**Information shown:**
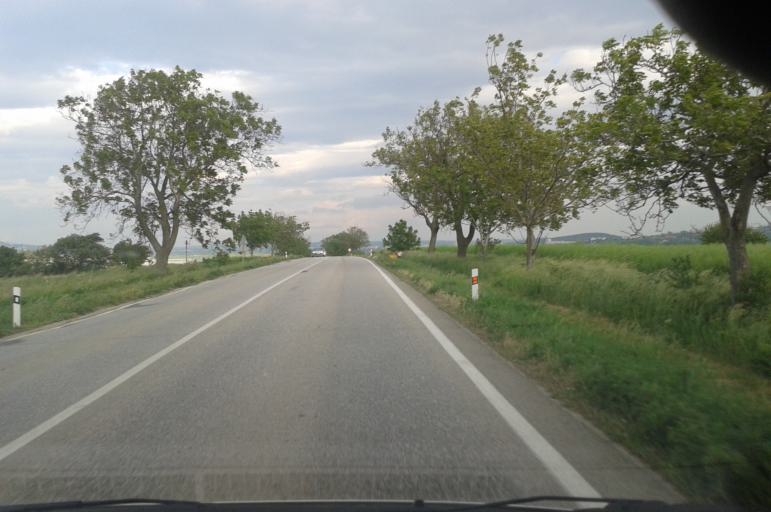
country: SK
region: Nitriansky
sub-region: Okres Nitra
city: Nitra
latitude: 48.3309
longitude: 18.0131
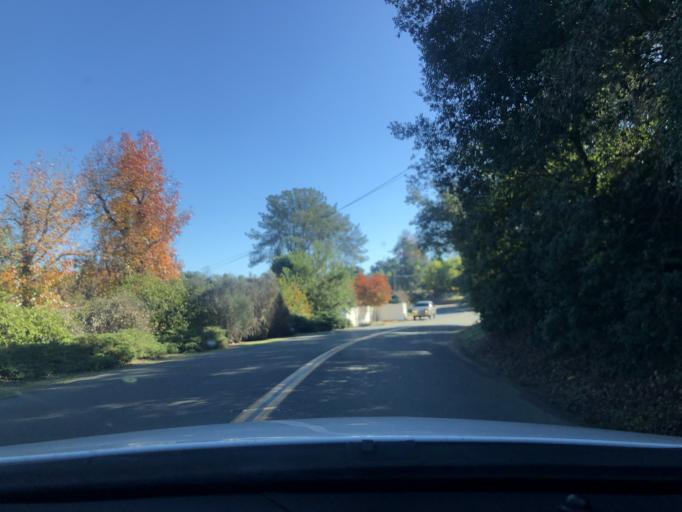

**What the exercise asks:**
Arrange every line of the rows above as a numbered list, skipping blank lines and leaving out the pictures.

**Response:**
1. country: SK
2. region: Nitriansky
3. sub-region: Okres Nitra
4. city: Nitra
5. latitude: 48.3309
6. longitude: 18.0131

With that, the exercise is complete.